Transcribed page contents
========

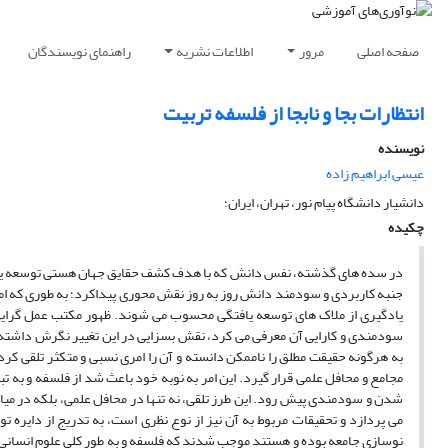
صفحه اصلی
مرور
اطلاعات نشریه
راهنمای نویسندگان
انتظارات بجا و نابجا از فلسفه تربیت
نویسنده
عیسی ابراهیم زاده
دانشیار دانشگاه پیام نور، تهران، ایران؛
چکیده
در سده های گذشته، نفس دانش که با هدف کشف حقایق جهان هستی توسعه یافته 
جنبه کاربردی و سودمند دانش روز به روز نقش محوری پیداکرد؛ به طوری که ام
یادگیری از ملاک های توسعه یافتگی محسوب می شوند. ظهور مکتب عمل گرایی ب
به هرگونه حقیقت مطلق را ناممکن دانسته و آن را امری نسبی و متکثر تلقی کر
مجامع و محافل علمی قرار گیرد. این امر به نوبه خود باعث شد از فلسفه و به
شدن و سودمندی پیش رود. این طرز تلقی، نه تنها در محافل علمی، بلکه در میان 
می پردازد و تحقیقات مربوط به آن نیز از نوع نظری است، به تدریج از دایره
نوسازی جامعه بوده و هستند موجب شدند که فلسفه و به طور کلی علوم انسانی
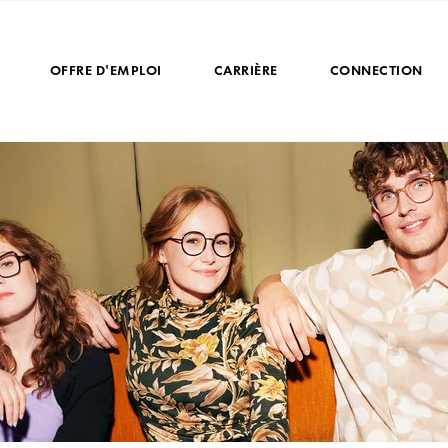
OFFRE D'EMPLOI
CARRIÈRE
CONNECTION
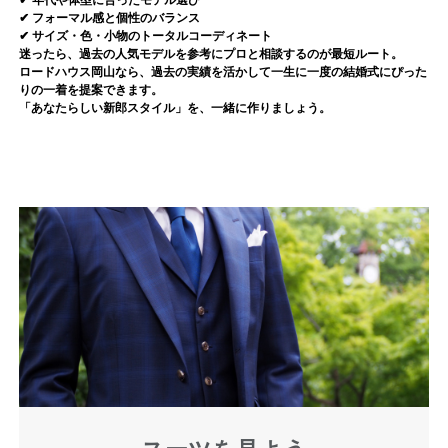
✔ フォーマル感と個性のバランス
✔ サイズ・色・小物のトータルコーディネート
迷ったら、過去の人気モデルを参考にプロと相談するのが最短ルート。
ロードハウス岡山なら、
過去の実績を活かして一生に一度の結婚式にぴった
りの一着
を提案できます。
「あなたらしい新郎スタイル」を、一緒に作りましょう。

========

- _PROMPT_
Can you return every line of text from the entries above, character for character, while leaving the pictures out?

- _RESULT_
صفحه اصلی
مرور
اطلاعات نشریه
راهنمای نویسندگان
انتظارات بجا و نابجا از فلسفه تربیت
نویسنده
عیسی ابراهیم زاده
دانشیار دانشگاه پیام نور، تهران، ایران؛
چکیده
در سده های گذشته، نفس دانش که با هدف کشف حقایق جهان هستی توسعه یافته 
جنبه کاربردی و سودمند دانش روز به روز نقش محوری پیداکرد؛ به طوری که ام
یادگیری از ملاک های توسعه یافتگی محسوب می شوند. ظهور مکتب عمل گرایی ب
به هرگونه حقیقت مطلق را ناممکن دانسته و آن را امری نسبی و متکثر تلقی کر
مجامع و محافل علمی قرار گیرد. این امر به نوبه خود باعث شد از فلسفه و به
شدن و سودمندی پیش رود. این طرز تلقی، نه تنها در محافل علمی، بلکه در میان 
می پردازد و تحقیقات مربوط به آن نیز از نوع نظری است، به تدریج از دایره
نوسازی جامعه بوده و هستند موجب شدند که فلسفه و به طور کلی علوم انسانی
OFFRE D'EMPLOI
CARRIÈRE
CONNECTION
✔ フォーマル感と個性のバランス
✔ サイズ・色・小物のトータルコーディネート
迷ったら、過去の人気モデルを参考にプロと相談するのが最短ルート。
ロードハウス岡山なら、
過去の実績を活かして一生に一度の結婚式にぴった
りの一着
を提案できます。
「あなたらしい新郎スタイル」を、一緒に作りましょう。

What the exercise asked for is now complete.